• [INSTRUCTION]:
Set down, exactly as they appear, the line containing "回復のきっかけは、仕事仲間からの一" and all subsequent lines through the end of the material below.

• [RECORD SET]:
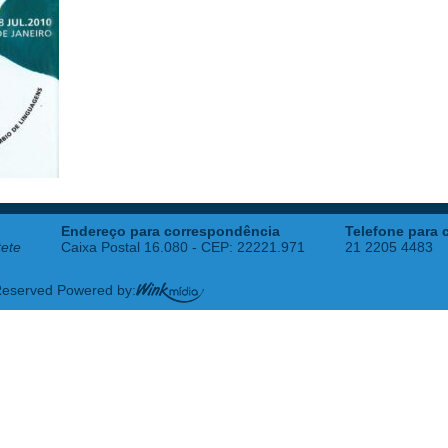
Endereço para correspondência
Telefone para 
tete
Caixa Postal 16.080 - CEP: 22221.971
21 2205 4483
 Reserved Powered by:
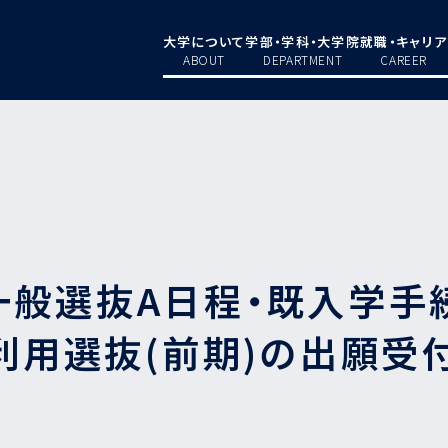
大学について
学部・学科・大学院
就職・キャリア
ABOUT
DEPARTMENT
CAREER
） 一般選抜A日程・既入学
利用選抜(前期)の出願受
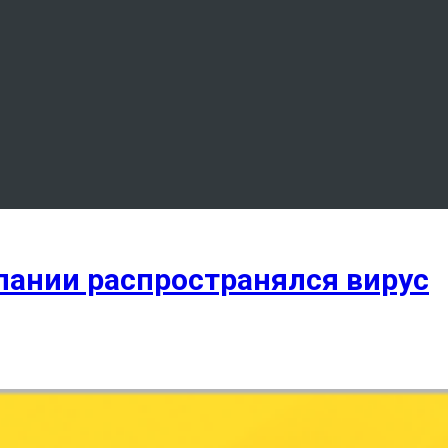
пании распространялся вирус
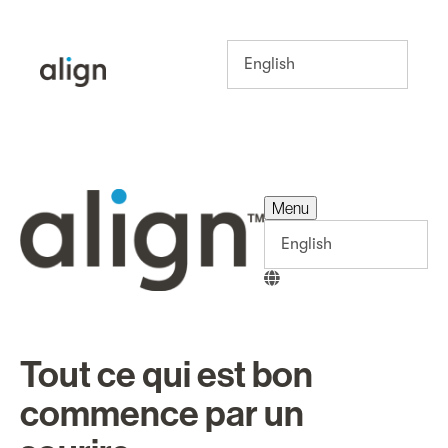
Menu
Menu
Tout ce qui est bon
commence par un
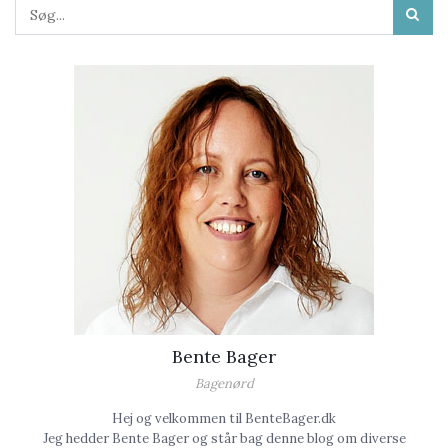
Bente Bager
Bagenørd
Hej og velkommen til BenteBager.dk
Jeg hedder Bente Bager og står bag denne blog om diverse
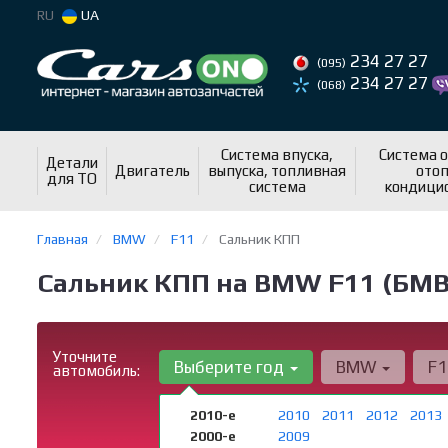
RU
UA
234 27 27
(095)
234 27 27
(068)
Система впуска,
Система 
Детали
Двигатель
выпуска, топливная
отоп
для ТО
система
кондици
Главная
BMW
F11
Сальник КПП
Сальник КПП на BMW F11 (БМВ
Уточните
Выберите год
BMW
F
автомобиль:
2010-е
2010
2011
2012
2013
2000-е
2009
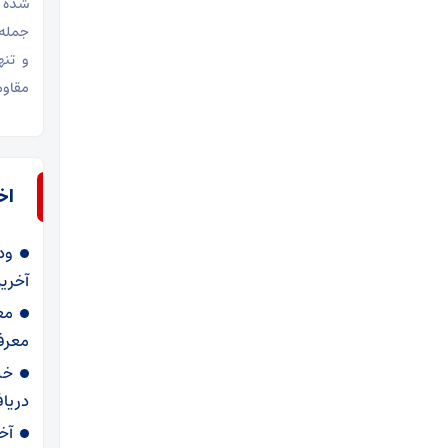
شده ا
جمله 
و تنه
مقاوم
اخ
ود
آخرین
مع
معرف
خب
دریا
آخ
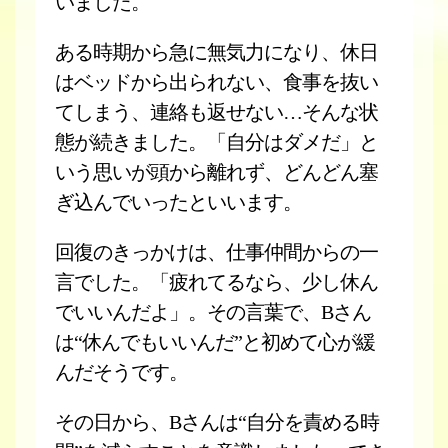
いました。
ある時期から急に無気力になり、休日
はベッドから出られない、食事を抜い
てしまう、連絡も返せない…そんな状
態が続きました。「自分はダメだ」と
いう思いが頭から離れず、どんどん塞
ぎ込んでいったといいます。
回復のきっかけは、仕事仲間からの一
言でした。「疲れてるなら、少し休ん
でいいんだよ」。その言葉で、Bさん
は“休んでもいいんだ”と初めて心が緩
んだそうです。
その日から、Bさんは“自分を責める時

• [EXPECTED ANSWER]:
回復のきっかけは、仕事仲間からの一
言でした。「疲れてるなら、少し休ん
でいいんだよ」。その言葉で、Bさん
は“休んでもいいんだ”と初めて心が緩
んだそうです。
その日から、Bさんは“自分を責める時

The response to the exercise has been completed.